_Requirement_
Of all the lines in the records below, copy only those that contain the string "element".

##### Record set

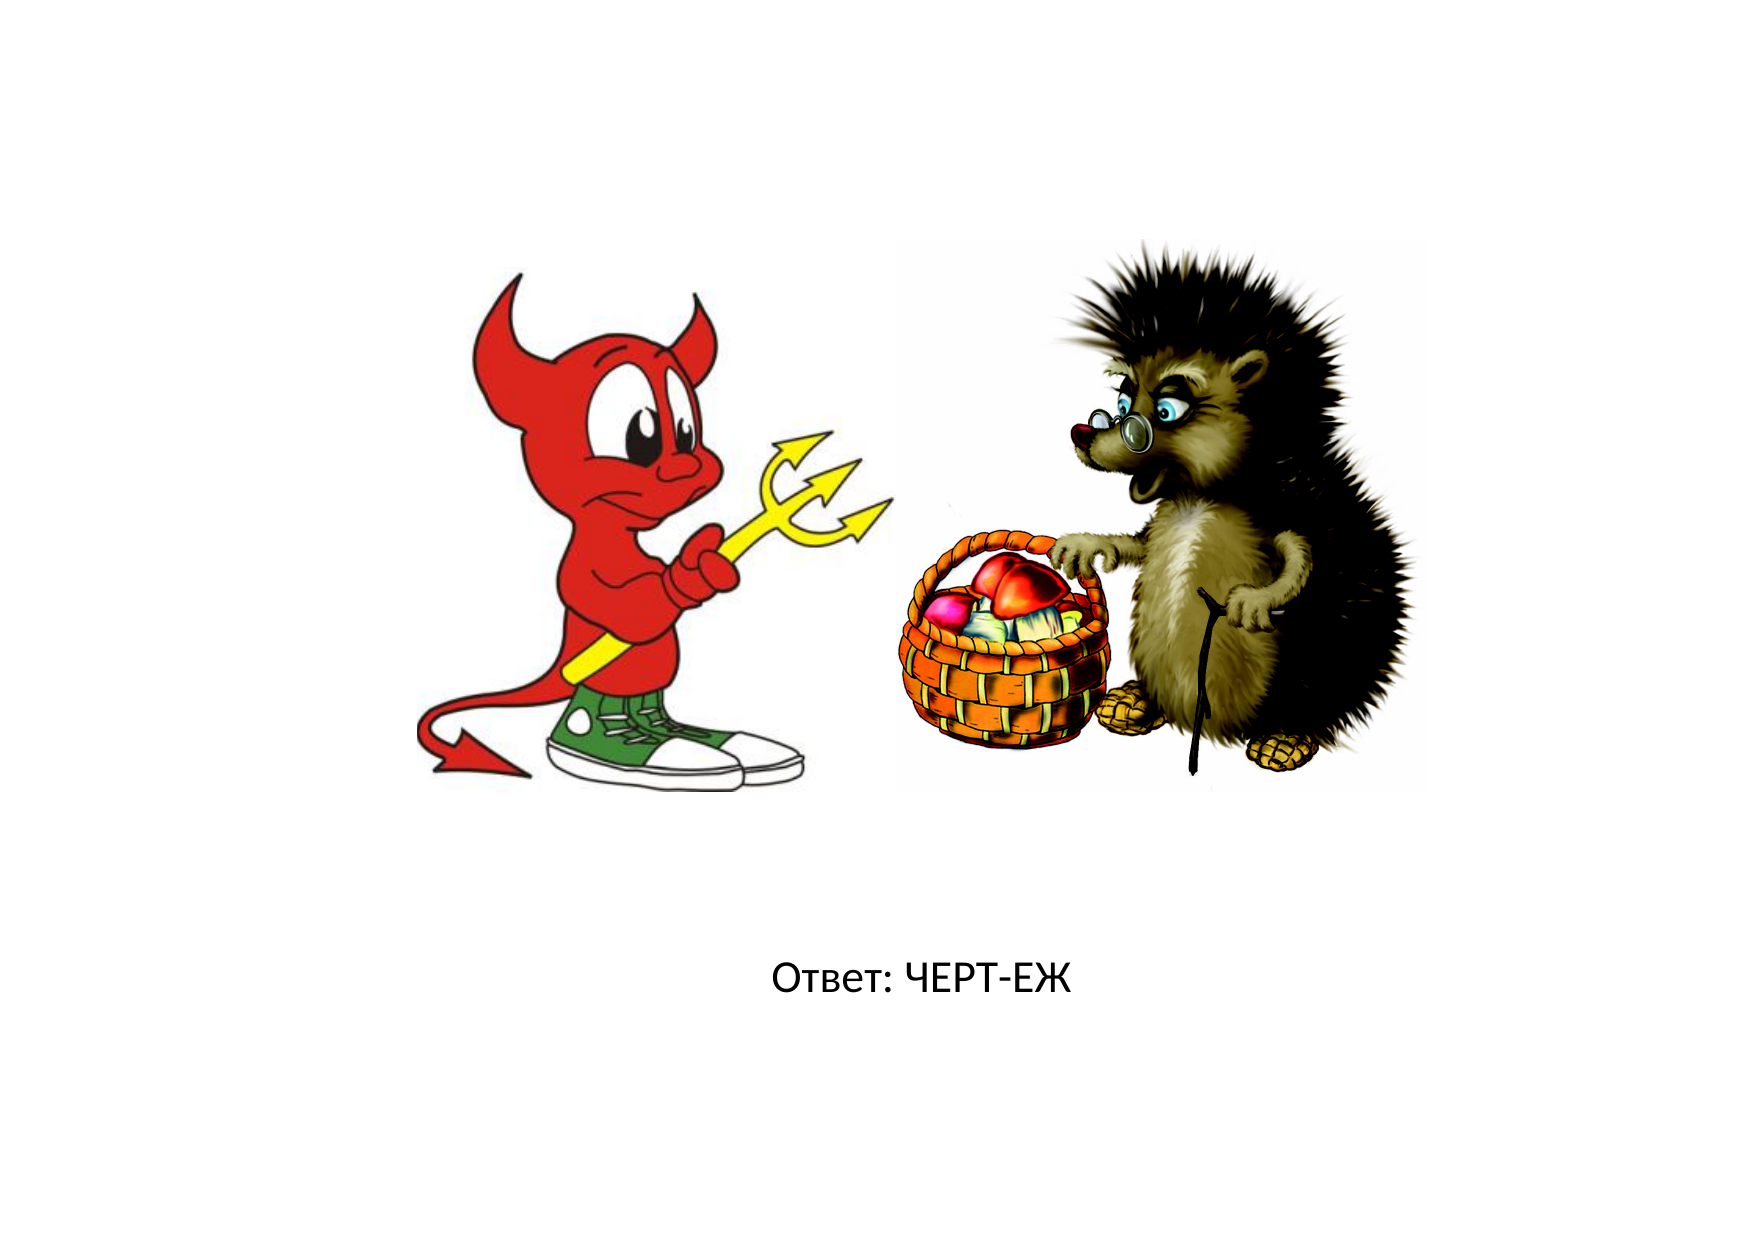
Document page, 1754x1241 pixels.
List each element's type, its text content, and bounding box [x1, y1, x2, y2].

picture [417, 239, 1426, 792]
text Ответ: ЧЕРТ-ЕЖ [177, 948, 1665, 1004]
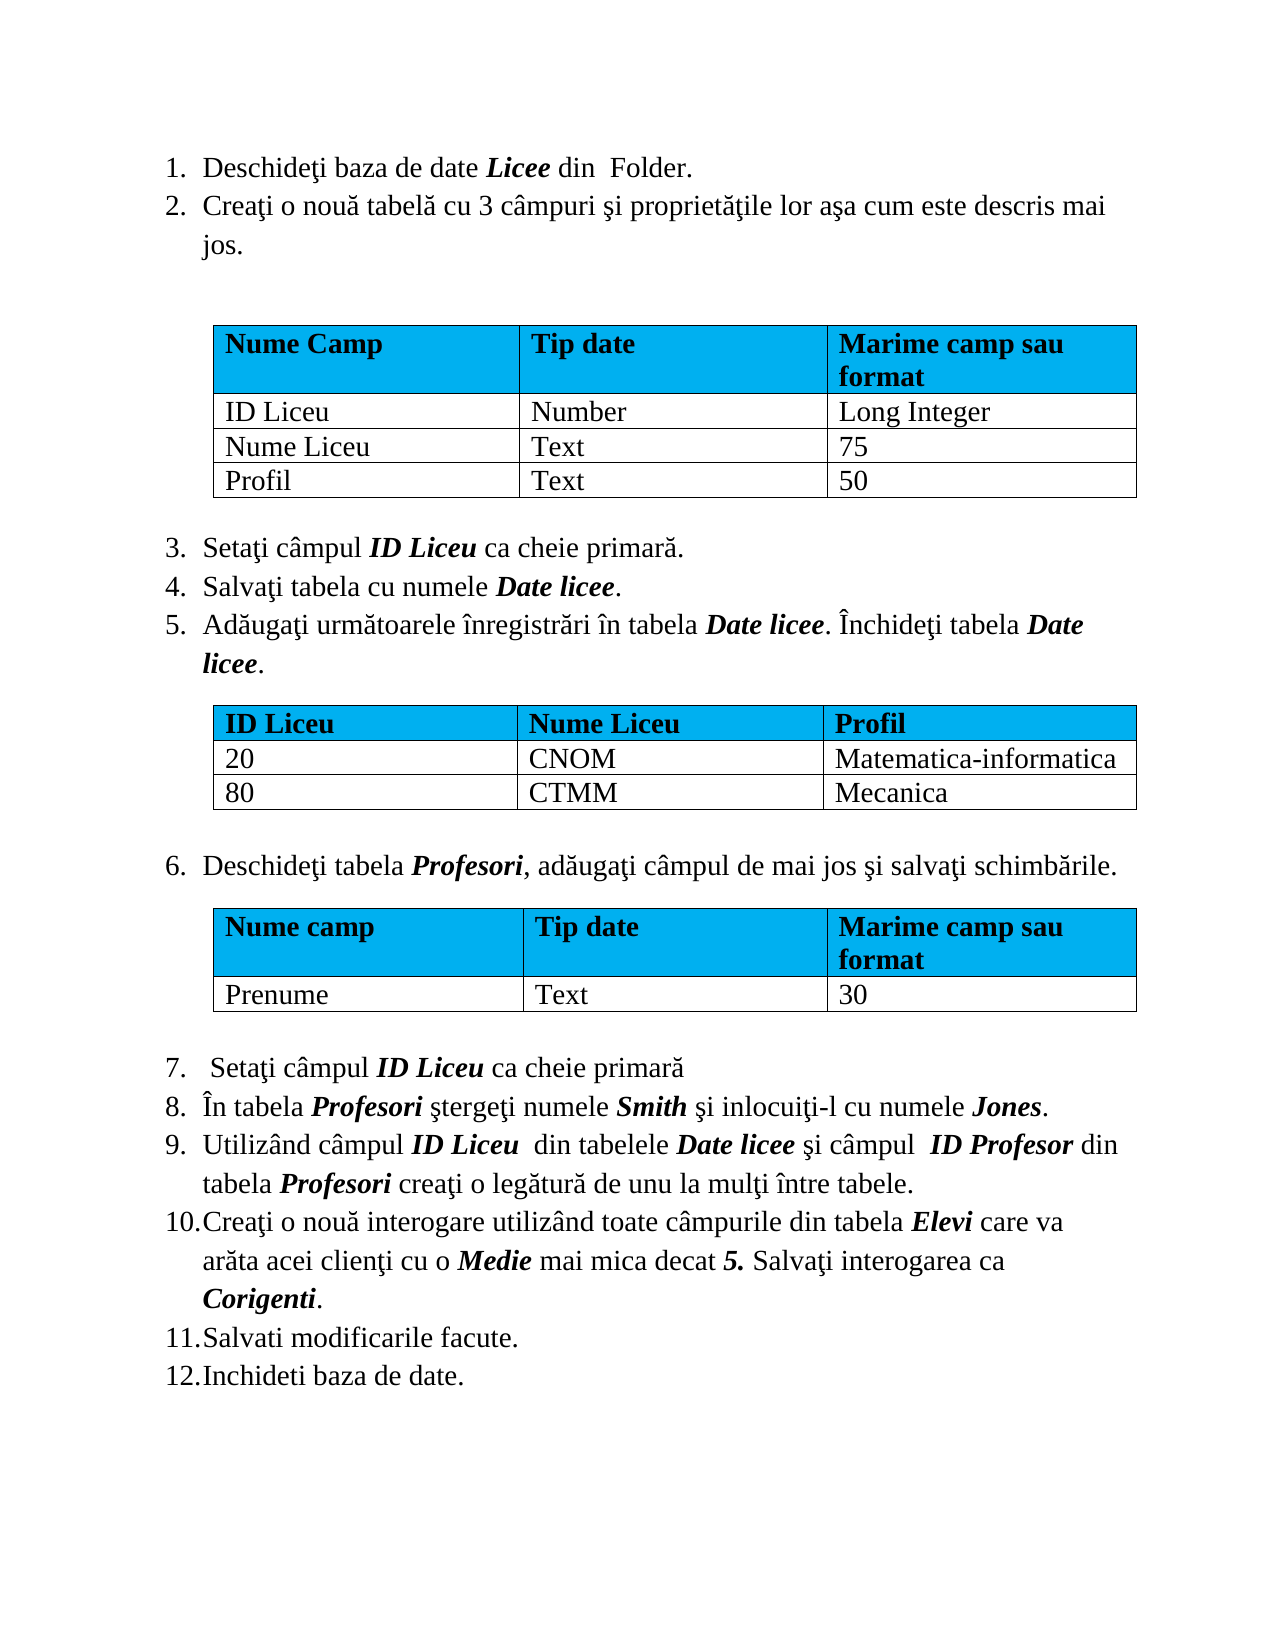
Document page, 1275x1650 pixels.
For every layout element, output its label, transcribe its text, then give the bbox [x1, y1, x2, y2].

table_cell 20 [214, 741, 517, 774]
table_cell Text [524, 977, 827, 1011]
table_cell Long Integer [828, 394, 1136, 428]
table_header Nume camp [214, 909, 523, 976]
list În tabela Profesori ştergeţi numele Smith şi inlocuiţi-l cu numele Jones. [165, 1089, 1125, 1122]
list Deschideţi baza de date Licee din Folder. [165, 150, 1125, 183]
list Salvati modificarile facute. [165, 1320, 1125, 1353]
list Setaţi câmpul ID Liceu ca cheie primară. [165, 530, 1125, 564]
list Adăugaţi următoarele înregistrări în tabela Date licee. Închideţi tabela Date licee. [165, 607, 1125, 679]
table_cell Prenume [214, 977, 523, 1011]
table_cell 80 [214, 775, 517, 809]
table_cell 50 [828, 463, 1136, 497]
table_cell Nume Liceu [214, 429, 519, 462]
table_cell 75 [828, 429, 1136, 462]
table_cell Text [520, 429, 827, 462]
table_header Nume Liceu [518, 706, 823, 740]
list Utilizând câmpul ID Liceu din tabelele Date licee şi câmpul ID Profesor din tabela Profesori creaţi o legătură de unu la mulţi între tabele. [165, 1127, 1125, 1199]
table_cell CTMM [518, 775, 823, 809]
list Creaţi o nouă tabelă cu 3 câmpuri şi proprietăţile lor aşa cum este descris mai jos. [165, 188, 1125, 261]
table_header Marime camp sau format [828, 909, 1136, 976]
table_header Tip date [524, 909, 827, 976]
table_cell Profil [214, 463, 519, 497]
list Deschideţi tabela Profesori, adăugaţi câmpul de mai jos şi salvaţi schimbările. [165, 848, 1125, 882]
table_cell Matematica-informatica [824, 741, 1136, 774]
table_cell 30 [828, 977, 1136, 1011]
table_header Tip date [520, 326, 827, 393]
table_cell CNOM [518, 741, 823, 774]
table_cell Number [520, 394, 827, 428]
list Inchideti baza de date. [165, 1358, 1125, 1392]
table_header Marime camp sau format [828, 326, 1136, 393]
list Salvaţi tabela cu numele Date licee. [165, 569, 1125, 602]
list Setaţi câmpul ID Liceu ca cheie primară [165, 1050, 1125, 1084]
table_header Nume Camp [214, 326, 519, 393]
table_cell Mecanica [824, 775, 1136, 809]
table_cell ID Liceu [214, 394, 519, 428]
table_header ID Liceu [214, 706, 517, 740]
table_header Profil [824, 706, 1136, 740]
list Creaţi o nouă interogare utilizând toate câmpurile din tabela Elevi care va arăta acei clienţi cu o Medie mai mica decat 5. Salvaţi interogarea ca Corigenti. [165, 1204, 1125, 1315]
table_cell Text [520, 463, 827, 497]
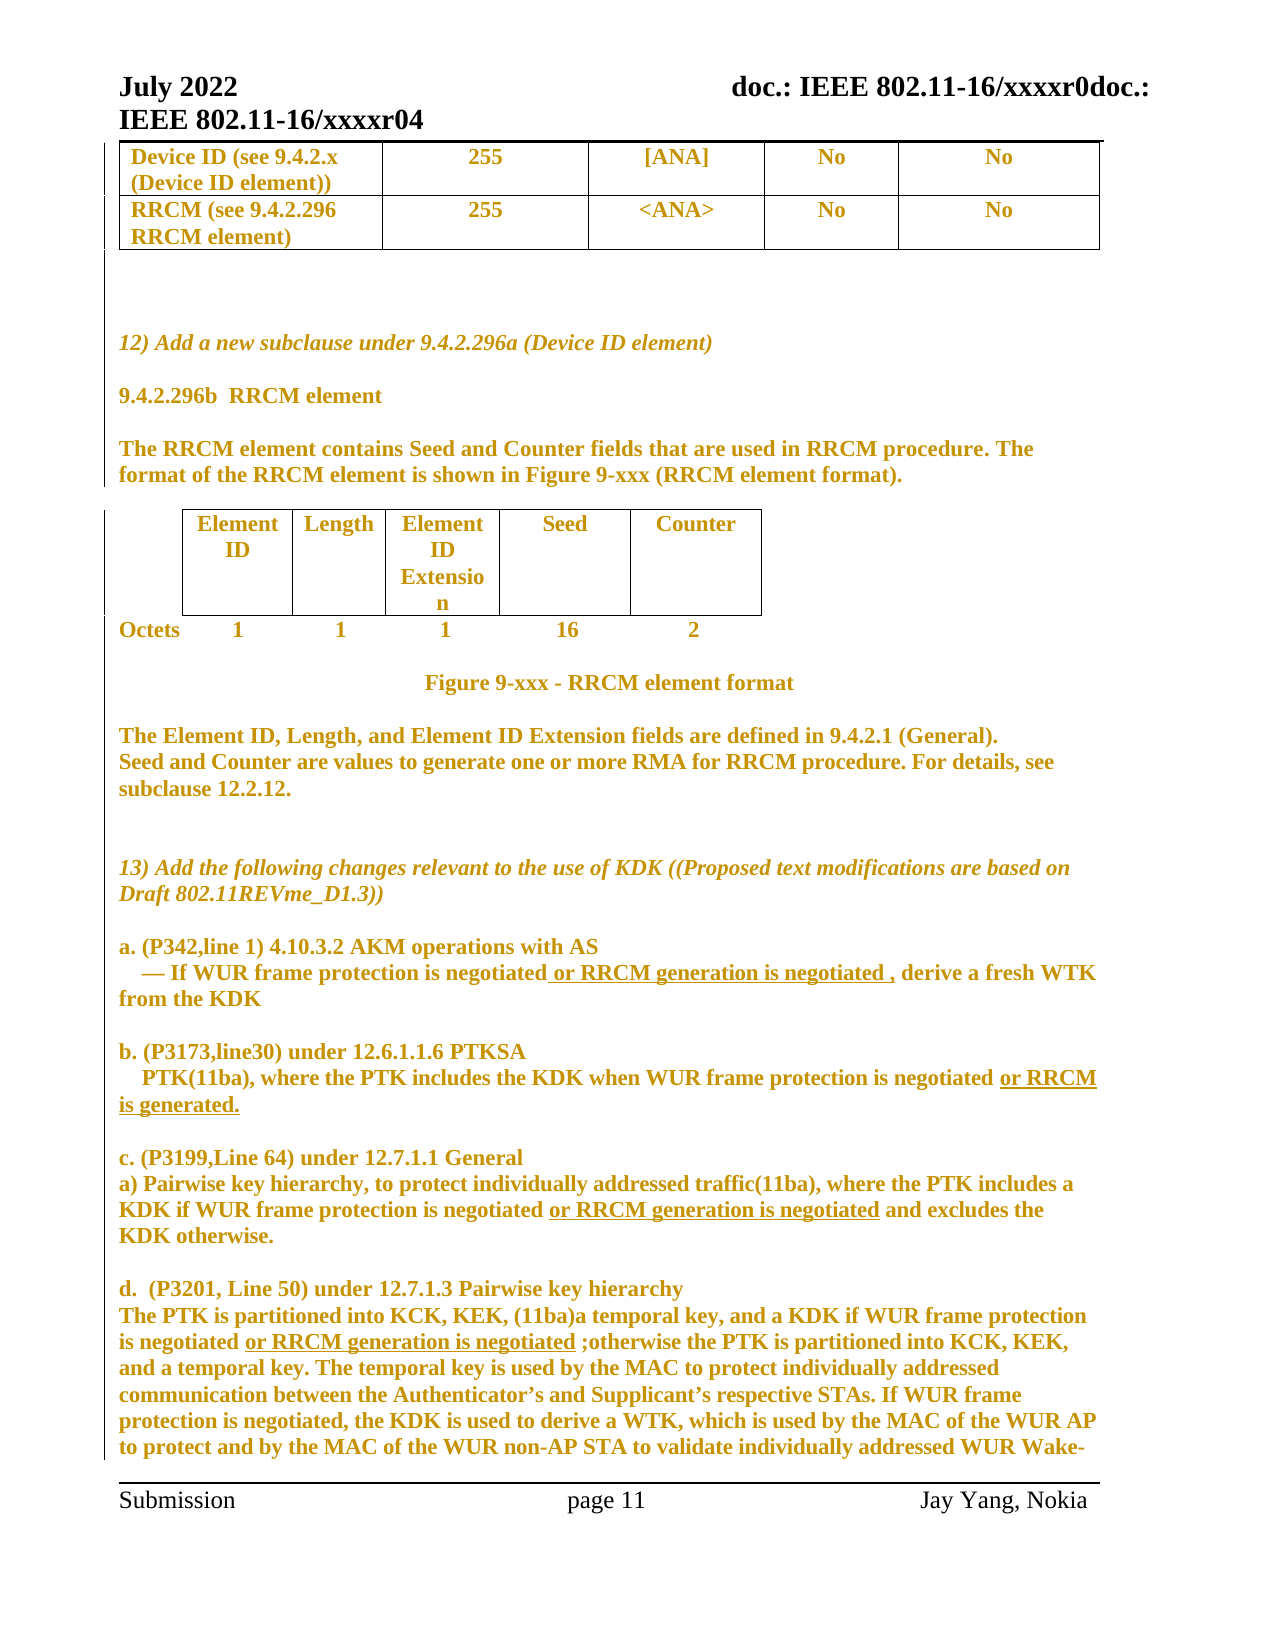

##########

_Expected output_
List each element's type, its text content, and bounding box [x1, y1, x2, y2].
For every layout element, output its label, transcribe its text, then give the bbox [x1, y1, x2, y2].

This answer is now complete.